El Reg lifts the new big cat's tail and has a poke

Review The first major update to Apple's Mac operating system in some five years is nearly ready, and what has been removed is as significant as its improvements. Mac OS X 10.7, known informally as Lion, continues the trend of removing "legacy" components and technologies from OS X with a zeal that would leave Microsoft quivering in terror.

If you're a fondleslab addict and folders are too complicated, there's Launchpad (click to enlarge)

Mac OS X development has slowed markedly since the release of OS X 10.4 – "Tiger" – in 2004. Two years later, 10.5, "Leopard", was the most recent major update. 2008's "Snow Leopard", version 10.6, was as its name suggests a relatively minor release, which mainly just dropped support for PowerPC machines. This means that Lion is OS X's first big overhaul since 2006.

Hardware-wise, Lion flips the finger to early Intel adopters. 10.7 won't install or run on the original Core Duo and Core Solo Macs from 2006. The first Intel Macs – note the shorter name; they're not "Macintoshes" any more – were the Core Duo iMac, MacBook, MacBook Pro and Mac mini, together with the Core Solo Mac mini. All have 32-bit CPUs, while Lion requires a 64-bit capable chip – a Core 2 Duo or better. So if you were one of the first intrepid fanboys to move from a PowerPC Macintosh to a new Intel Mac, you're screwed. It is possible to replace the Core-1-series CPU in some Macintel models with a Core 2, but this still leaves you with 32-bit firmware, so it won't help.

◇ ◇ ◇

TASK LIST:
(A) Please copy out the stretch of the Lion review from "El Reg lifts" through "quivering in terror.".
(B) What processor does the Lion review say Mac OS X 10.7 requires?

STORED DATA:
◇ ◇ ◇

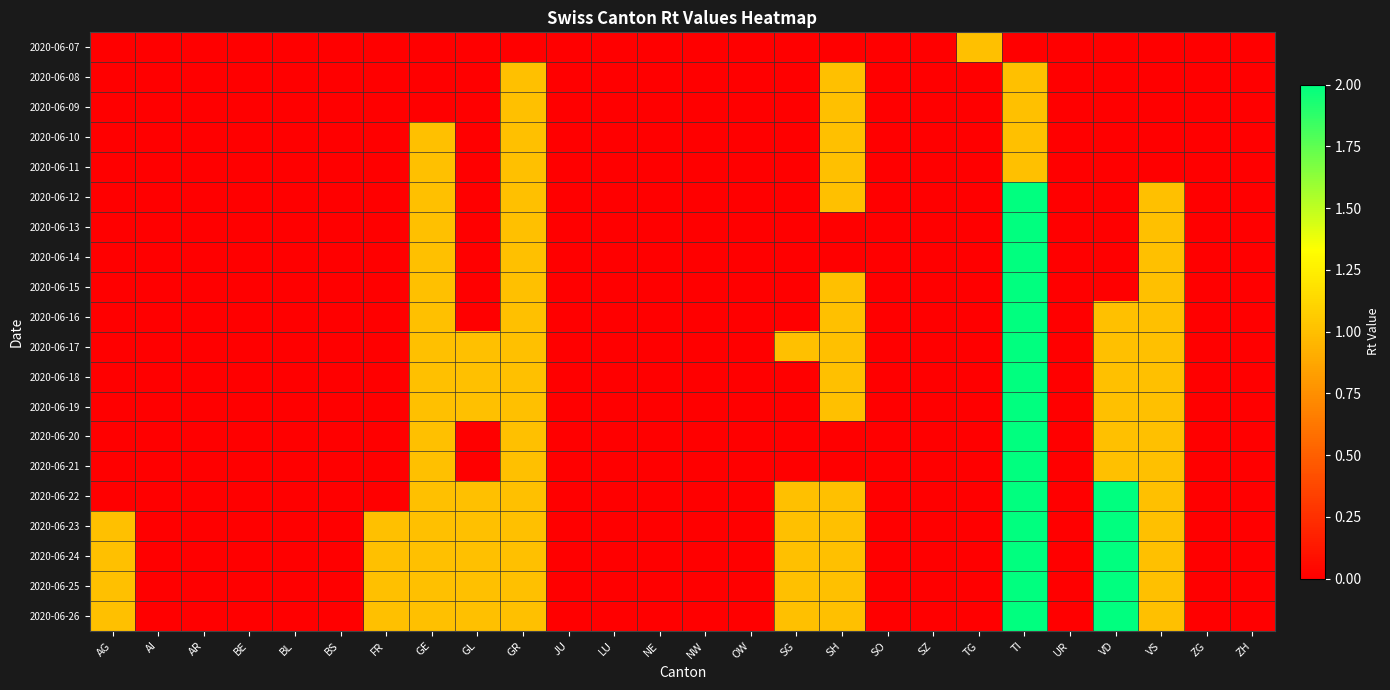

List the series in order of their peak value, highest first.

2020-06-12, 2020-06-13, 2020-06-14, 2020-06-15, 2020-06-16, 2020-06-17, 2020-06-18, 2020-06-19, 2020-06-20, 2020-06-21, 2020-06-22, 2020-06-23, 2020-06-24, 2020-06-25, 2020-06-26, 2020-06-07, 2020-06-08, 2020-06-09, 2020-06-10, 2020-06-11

◇ ◇ ◇

SOLUTIONS TO THE TASKS:
(A)
El Reg lifts the new big cat's tail and has a poke

Review The first major update to Apple's Mac operating system in some five years is nearly ready, and what has been removed is as significant as its improvements. Mac OS X 10.7, known informally as Lion, continues the trend of removing "legacy" components and technologies from OS X with a zeal that would leave Microsoft quivering in terror.

(B) A 64-bit capable chip: a Core 2 Duo or better.